SELECTED TEXT:
* * * *
Dataset Versioning

Guide to using Artifacts for dataset versioning
W&B Artifacts help you save and organize machine learning datasets throughout a project's lifecycle.

Common use cases

  1. 1.
    Version data seamlessly, without interrupting your workflow
  2. 2.
    Prepackage data splits, like training, validation, and test sets
  3. 3.
    Iteratively refine datasets, without desynchronizing the team
  4. 4.
    Juggle multiple datasets, as in fine-tuning and domain adaptation
  5. 5.
    Visualize & share your data workflow, keeping all your work in one place

Flexible tracking and hosting

Beyond these common scenarios, you can use core Artifact features to upload, version, alias, compare, and download data, supporting any custom dataset workflow on local or remote filesystems, via S3, GCP, or https.

Core Artifacts features

W&B Artifacts support dataset versioning through these basic features:
  1. 1.
    Upload: Start tracking and versioning any data (files or directories) with run.log_artifact(). You can also track datasets in a remote filesystem (e.g. cloud storage in S3 or GCP) by reference, using a link or URI instead of the raw contents.
* * * *
EXERCISE AIM: Reproduce the part of the dataset versioning guide above that opens with the words containing "Visualize & share" and closes with "GCP, or https.".

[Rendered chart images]
* * * *
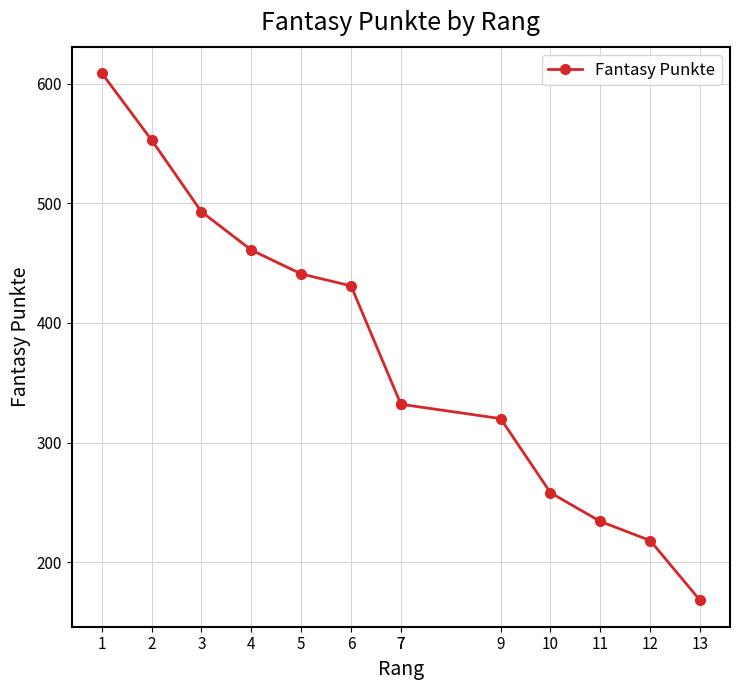

What is the change in value from 7 to 11?

-98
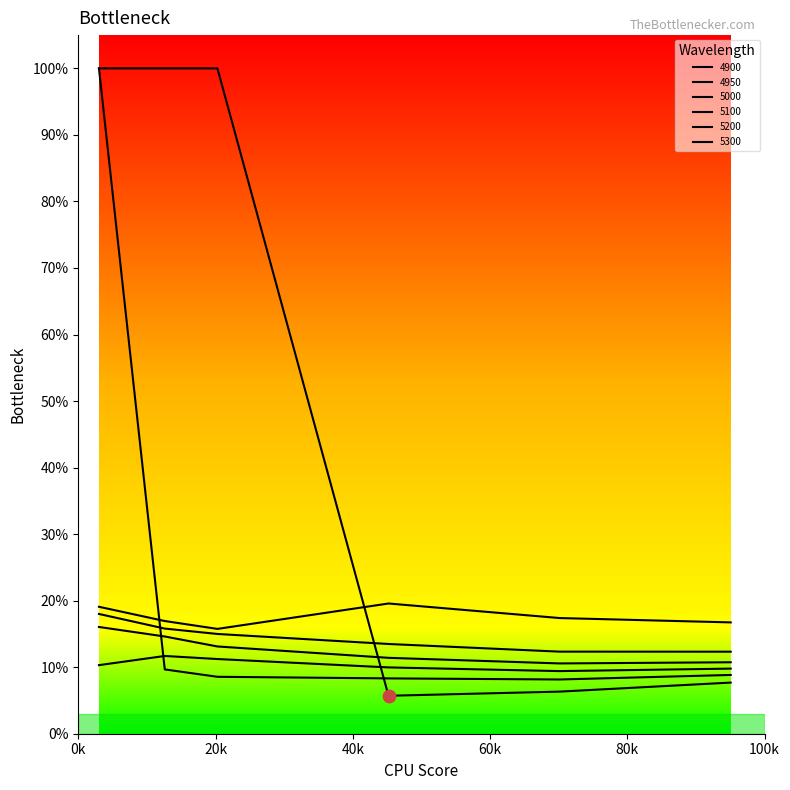

At which category is the sum across all series the highest?

0k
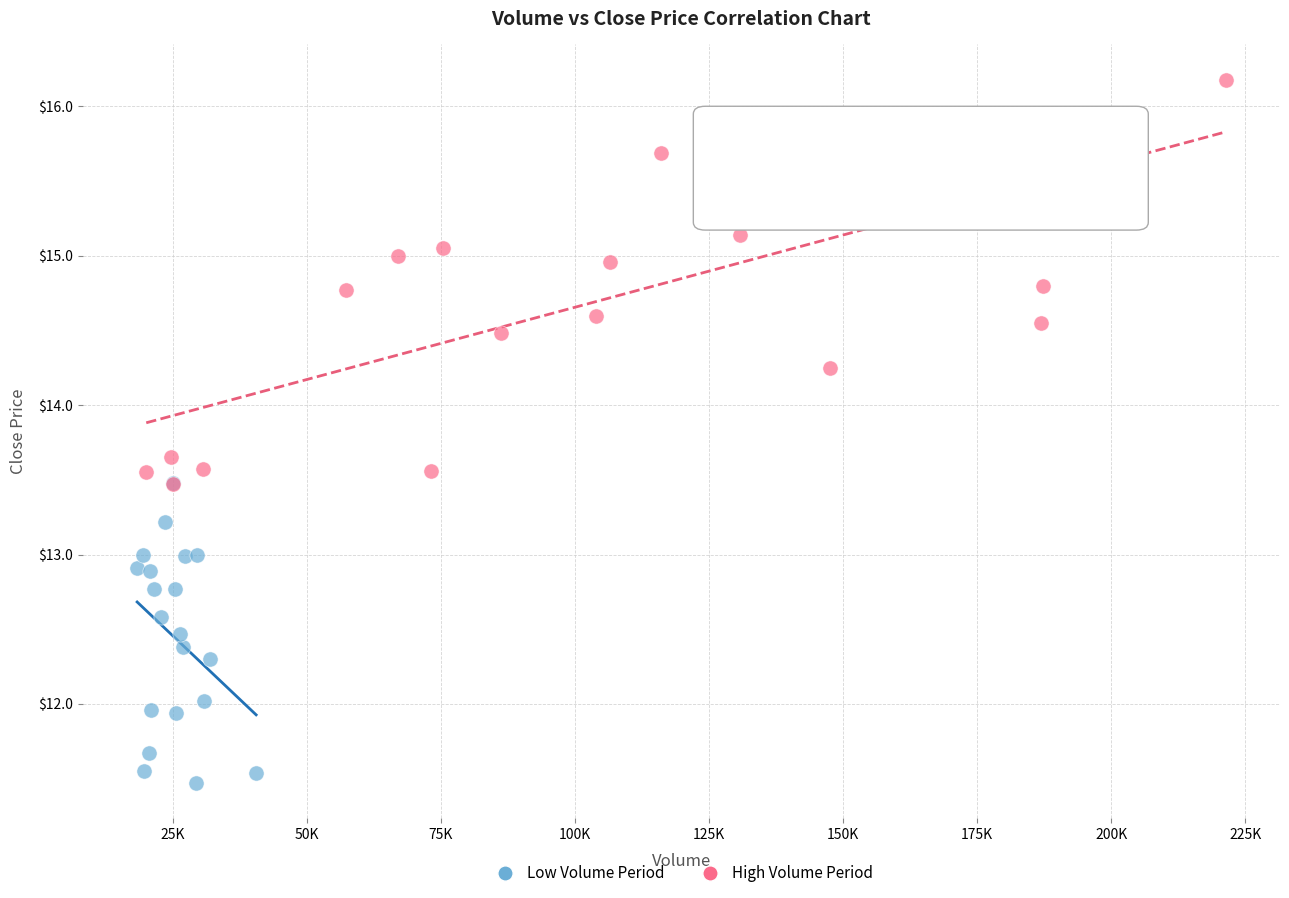

Which series has the largest Y range (max minus min)?

High Volume Period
* * * *
RESULT FOR THIS EXERCISE:
Visualize & share your data workflow, keeping all your work in one place

Flexible tracking and hosting

Beyond these common scenarios, you can use core Artifact features to upload, version, alias, compare, and download data, supporting any custom dataset workflow on local or remote filesystems, via S3, GCP, or https.